Tasks and exercises ::
**A.** From the forum comments, quote the passage that begins at the words "I can understand" and ends after "up for them?".
**B.** Answer these questions using the forum comments:
(i) About how many digital channels does the first comment say the UK channel multiplex has?
(ii) Which button does the comment on SMS typing say usually skips to the next letter?
(iii) What word did the writer of the last comment use in later posts instead of "morse coders"?

Document excerpt ::

I can understand how you could feasibly mock up a machine that recorded the 5 main channels to a RAID array or something, but I fail to belive that you can actually record "the entire UK channel multiplex" of ~30 digital channels in anything of a sensible size or price. It would have to save out 30 high quality(ish) feeds to very very large hard drives permanently. I can't see how you could do that with less than a few thousand pounds of disks and capture cards.
> where's the calculation of how much time we all spend > answer work e-mail at home?
Err probably zero.
How many companies... 1. Bother to set up their email systems so that the employees can use it from home. 2. Then train their employees on how to set it up on their home machine or use the webmail. 3. Have employees which actually DO check their mail from home AND reply even when someone's set it all up for them?
I'm guessing a single digit percentage at most.
On the other hand, how many employees surf the web for non work purposes while at work? Probably the vast majority.
> what slows down SMS typing is the situation when the next letter > is on the same button as the previous was
Nope... All phones I've come across have a button which you can press which skips to the next letter (usually just the right arrow). If you can get used to using this without thinking about it, then you can often text faster than T9. T9 is really slow if the word it suggests is not the one you want... It all depends on how difficult it is on your particular phone to switch to the word you do want. Some short words with only 3 characters can be typed with 3 keypresses without T9 but need 10 keypresses with T9 + some reaction time while you notice which words are being cycled though so you know when to stop pressing the cycle button. Just one word like that in a short message will probably make the whole message slower to send with T9 overall.
> no one but some goofball on./ would call them 'morse coders'.
I referred to them as hams in my later posts. I called them morse coders because I wasn't sure everyone ELSE would know what a ham was. I wasn't even sure if "ham" was UK slang.

Given records ::
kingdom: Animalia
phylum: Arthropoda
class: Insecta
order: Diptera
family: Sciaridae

...

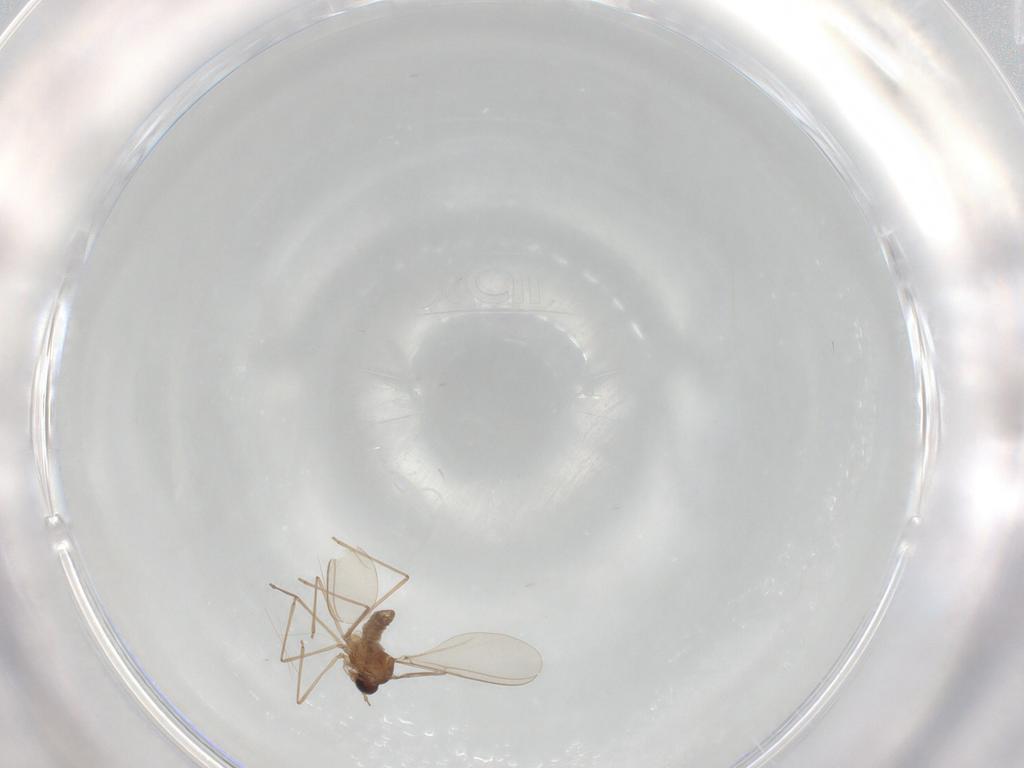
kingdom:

Outputs ::
**A.**
I can understand how you could feasibly mock up a machine that recorded the 5 main channels to a RAID array or something, but I fail to belive that you can actually record "the entire UK channel multiplex" of ~30 digital channels in anything of a sensible size or price. It would have to save out 30 high quality(ish) feeds to very very large hard drives permanently. I can't see how you could do that with less than a few thousand pounds of disks and capture cards.
> where's the calculation of how much time we all spend > answer work e-mail at home?
Err probably zero.
How many companies... 1. Bother to set up their email systems so that the employees can use it from home. 2. Then train their employees on how to set it up on their home machine or use the webmail. 3. Have employees which actually DO check their mail from home AND reply even when someone's set it all up for them?

**B.**
(i) About 30.
(ii) The right arrow.
(iii) Hams.